Luiza Erundina desabafa em entrevista:
É difícil ser honesto na política
No terceiro mês à frente da Prefeitura de São Paulo, em 1989, a agora deputada federal Luiza Erundina (PSB-SP), então no PT, resolveu manter nas garagens os ônibus da antiga Companhia Municipal de Transporte Coletivo (CMTC) durante uma greve de motoristas e cobradores. Para dar publicidade à decisão, publicou um informe pago em três jornais da cidade, apoiando os grevistas. Quase vinte anos depois, veio a conta do ato: ela foi condenada em última instância a devolver aos cofres paulistanos 350.000 reais referentes aos gastos com a publicação. Seu apartamento de 80 metros quadrados e dois carros foram penhorados. O saldo de suas contas bancárias foi confiscado.
A deputada vinha tentando contornar a situação discretamente, mas há pouco mais de um mês um grupo suprapartidário resolveu ajudar, organizando jantares para arrecadar o dinheiro. Em tempos em que boladas saem dos cofres públicos para rechear meias e até cuecas, chama a atenção um episódio em que um político é condenado a ressarcir o erário - e de fato o faz. Na entrevista a seguir, Erundina dá detalhes do episódio e fala sobre ética na política.
A quantas anda a arrecadação que pretende ajudar a senhora a devolver o dinheiro aos cofres de São Paulo?
Estamos sem prazo para ter o resultado final, mas já temos cerca da metade dessa dívida. Já foram realizados quatro jantares. Além de contribuições individuais, que são muitas, modestas e de certa forma comoventes, com doações de dois reais e de "vaquinhas" feitas por grupos de mulheres que se cotizam.
A senhora vê isso como um reconhecimento por sua carreira política?
Sim. Além disso há uma indignação diante do contraste deste com casos que nunca têm um final, uma condenação.
Quando saiu a decisão da Justiça?
Em 2006, perdi nas três instâncias e, em 2008, a Justiça executou a dívida, confiscando todo o saldo que eu tinha em duas contas, uma com os honorários como deputada, e uma outra da aposentadoria como assistente social da Prefeitura. Eu fiquei com todas as contas zeradas, e o meu advogado procurou a Justiça para negociar. O acordo que fizemos foi penhorar o único bem que tenho, um apartamento de 80 metros quadrados, que não vale nem 10% da dívida, e dois automóveis, além de 10% dos meus honorários, que são descontados na fonte.
Quem abriu o caso contra a senhora?
Um cidadão que não concordou com minha posição e moveu uma ação civil pública.
A senhora acredita que foi vítima de perseguição política?

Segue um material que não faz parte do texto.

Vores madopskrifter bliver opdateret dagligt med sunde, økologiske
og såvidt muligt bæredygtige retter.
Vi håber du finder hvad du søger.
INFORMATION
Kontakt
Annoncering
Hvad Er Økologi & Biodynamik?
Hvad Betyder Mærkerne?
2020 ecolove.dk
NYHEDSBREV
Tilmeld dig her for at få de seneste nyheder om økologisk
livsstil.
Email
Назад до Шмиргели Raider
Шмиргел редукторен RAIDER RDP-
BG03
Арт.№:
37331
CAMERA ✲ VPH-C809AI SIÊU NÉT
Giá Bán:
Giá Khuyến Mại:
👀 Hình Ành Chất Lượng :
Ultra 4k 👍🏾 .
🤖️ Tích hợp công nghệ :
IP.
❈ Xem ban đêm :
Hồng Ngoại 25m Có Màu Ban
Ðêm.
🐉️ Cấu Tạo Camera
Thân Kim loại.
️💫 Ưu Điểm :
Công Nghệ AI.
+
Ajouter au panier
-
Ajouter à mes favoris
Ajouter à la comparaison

Não me sinto vítima. Não quero me sentir como tal.
A senhora se arrependeu de ter publicado o informe sobre a greve?
Eu faria do mesmo jeito se as circunstâncias fossem as mesmas. Não me arrependo, não me sinto culpada, não errei e estou pagando o preço por uma posição coerente com minha trajetória política.
A senhora conhece algum outro político que tenha devolvido dinheiro aos cofres públicos a mando da Justiça?
Não conheço.
Diante de tantas denúncias de corrupção e mensalões sem punição, a senhora acha que paga pelo crime dos outros?
Eu diria que as manifestações de indignação e revolta sinalizam que a sociedade preserva o valor da ética e sabe distinguir quem é quem no cenário político. Não sou só eu. Tem muita gente ética e séria que não frauda o interesse público.
A senhora acha que o fato de pagar o que deve pode colocar em discussão a questão ética na próxima eleição?
Eu acho que honestidade e ética é pressuposto. Não precisa ser deputada ou militar em um partido político para que a sociedade exija um comportamento ético. Eu não me sinto exemplo. Eu me sinto alguém que deve fazer o que deve ser feito, que é agir com honestidade, lisura, transparência e respeito a quem confia em mim. Eu não sou a única que se comporta eticamente.
É difícil ser honesto no meio político?
É. Mas temos de ter compromisso ético porque isso também tem uma função pedagógica para que a juventude veja que é possível fazer política sem ter que se corromper. Aquela frase que o poder corrompe não é verdade, pelo menos não para todo mundo.